Frank Roosevelt, the grandson of President Franklin Delano Roosevelt, is an economics professor at Sarah Lawrence College in Yonkers. Roosevelt, who was 6 when his grandfather died in office, has advice for President-elect Barack Obama: “He needs to take action.”
Written by Jorge Fitz-Gibbon, The Journal News (White Plains, NY), Jun 3, 2010
NEW YORK – Frank Roosevelt thinks his famous grandfather could be an example to Barack Obama-starting with FDR’s mistakes.
Roosevelt, an economics professor at Sarah Lawrence College in Yonkers and the 32nd president’s grandson, said Obama should throw more money at the fractured economy than FDR ever did during the New Deal.
He said Obama should do something his grandfather wouldn’t do 76 years ago – embrace the deficit-spending theories of economist John Maynard Keynes.
“FDR never did get the Keynesian thing, and therefore the whole New Deal effort was not big enough,” said Roosevelt, 70. “I mean, it didn’t get us out of the Depression, really, until World War II came along, and then government spending really got big enough to really employ everybody and then some.”
On the eve of his historic ascension to the presidency, Obama has increasingly been measured by the standard set by Franklin Delano Roosevelt – a leap not everyone is willing to make.
Roosevelt proudly welcomes the comparisons, but did caution Obama to view FDR as a history lesson as much as a role model.
“He needs to take action,” he said. “But I don’t think he needs to do 15 different things, because FDR was just sort of flailing about, and they were trying this and trying that. They were in the right direction, but he had no theoretical knowledge that we have now.”
Roosevelt was 6 when his grandfather died in office. A Yale-educated economist, Roosevelt has been on the Sarah Lawrence faculty since 1977. He is an Obama supporter who contributed to the Illinois senator’s presidential campaign and his inauguration fund.

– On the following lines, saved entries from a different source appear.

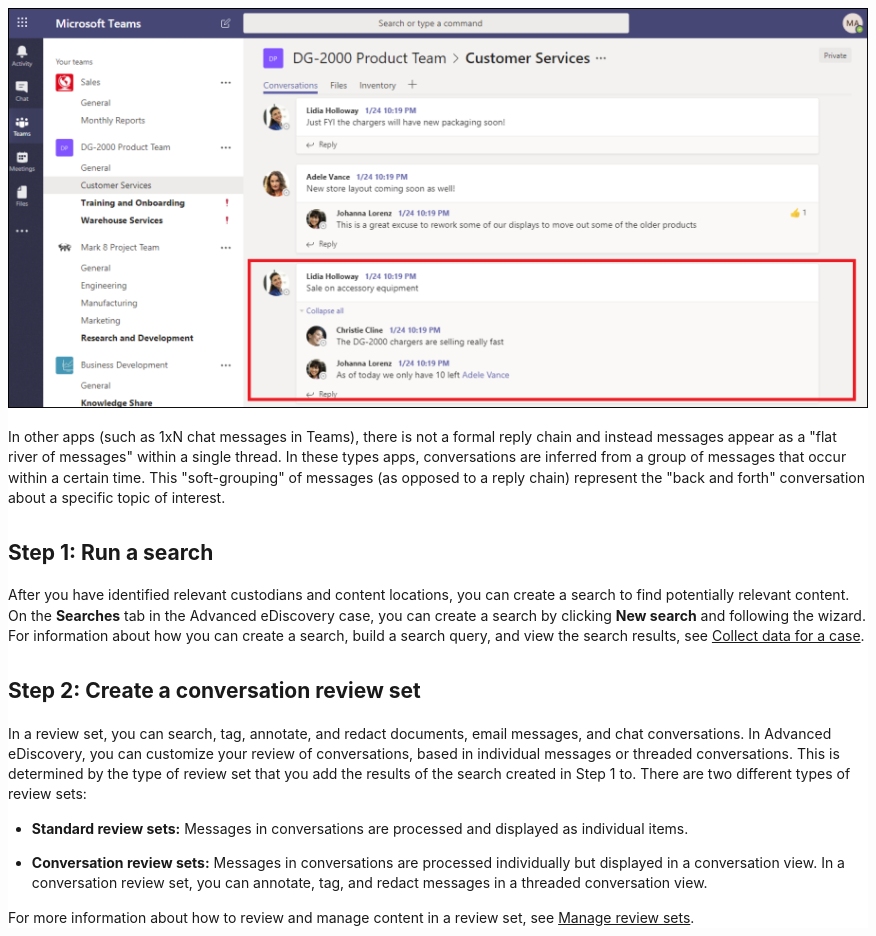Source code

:   ![Microsoft Teams Channel Conversation](../media/threadedchat.png)

   In other apps (such as 1xN chat messages in Teams), there is not a formal reply chain and instead messages appear as a "flat river of messages" within a single thread. In these types apps, conversations are inferred from a group of messages that occur within a certain time. This "soft-grouping" of messages (as opposed to a reply chain) represent the "back and forth" conversation about a specific topic of interest. 

## Step 1: Run a search

After you have identified relevant custodians and content locations, you can create a search to find potentially relevant content. On the **Searches** tab in the Advanced eDiscovery case, you can create a search by clicking **New search** and following the wizard. For information about how you can create a search, build a search query, and view the search results, see [Collect data for a case](create-search-to-collect-data.md).

## Step 2: Create a conversation review set

In a review set, you can search, tag, annotate, and redact documents, email messages, and chat conversations. In Advanced eDiscovery, you can customize your review of conversations, based in individual messages or threaded conversations. This is determined by the type of review set that you add the results of the search created in Step 1 to. There are two different types of review sets: 
  
  - **Standard review sets:** Messages in conversations are processed and displayed as individual items. 
  
  -  **Conversation review sets:** Messages in conversations are processed individually but displayed in a conversation view. In a conversation review set, you can annotate, tag, and redact messages in a threaded conversation view. 

For more information about how to review and manage content in a review set, see [Manage review sets](managing-review-sets.md).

He sees some of his grandfather in the president-elect.
“I think their personalities are both calm, steady, intelligent, and hopeful people,” Roosevelt said. “Hopefully, Obama will inspire the nation, and I think he’s going to do something like the fireside chats, although using the Internet now and YouTube.”
And there are other similarities between the 1932 and 2008 presidential races, said Ralph Stein, a constitutional law professor at Pace Law School in White Plains.
“The outgoing presidents in both cases represent viewpoints that have been largely repudiated by the electorate,” Stein said. “And in both instances, there’s an economic crisis that has galvanized the country, and a belief that a new administration can make things a lot better.”
But Stein also said the comparisons were being exaggerated.
“The first 100 days of the FDR administration were actually conservative in this regard: The country was sliding very rapidly towards what could have been significant disunion,” he said. “And what he did is he stabilized the country through his measures, that there was a future.”
“And I think we don’t have that kind of attitude today,” Stein said. “I think the majority of people believe that the transition is to a more stable economic platform and that Obama will do that.”
Political consultant Hank Sheinkopf went so far as to call the comparisons “shallow.” He said the America that Roosevelt inherited in 1933 was in much deeper crisis and had yet to become the world-leading power it is today.
“We are in a crisis, but we’re not in a depression. We do not have bread lines on the streets,” he said. “The social scene and the economic world are entirely different today than the world in which Roosevelt operated.”
Roosevelt agrees on the differences in the economies each man inherited. Unemployment hit 25 percent in the 1930s, while it has not even hit double-digits today. He also said the economy had hit bottom by the time FDR was sworn in, while economists suggest that the worst is yet to come in the current recession.
He said Obama is also more of a centrist than this grandfather was. FDR inspired significantly more hatred from critics who saw the New Deal as a dangerous experiment in socialism. “I’ve actually had experiences of very conservative Republicans being quite nasty to me just because they hated FDR,” Roosevelt said. “People who were on the right felt that
government, whatever it did, was evil. Government was the boogie man.”
‘Go for broke‘
But Roosevelt’s biggest gripe with his grandfather is that he didn’t spend enough to jump-start the economy. He is among the modern-day economists who espouse Keynesian thinking. In short, Keynes believed that public investment funded by deliberate government deficits was the best remedy for a faltering economy, rather than relying on private-sector forces that he believed were unreliable because they were motivated by self-interest.
It’s a lesson Roosevelt said his grandfather never learned. FDR even sparked a new economic downturn in 1937 by attempting to balance the budget – a historical blip that Roosevelt wrote a paper on while studying at Yale.
Now, Roosevelt said, he hopes the nation’s soon-to-be 44th president will heed the lesson.
“I think Obama has to learn from that and forget about balancing the budget,” Roosevelt said. “Spend, spend, spend until we’ve done enough to stop this decline.”
“So if I could talk with him, I would say, ‘Go for broke,'” he said. “Literally, go for broke.”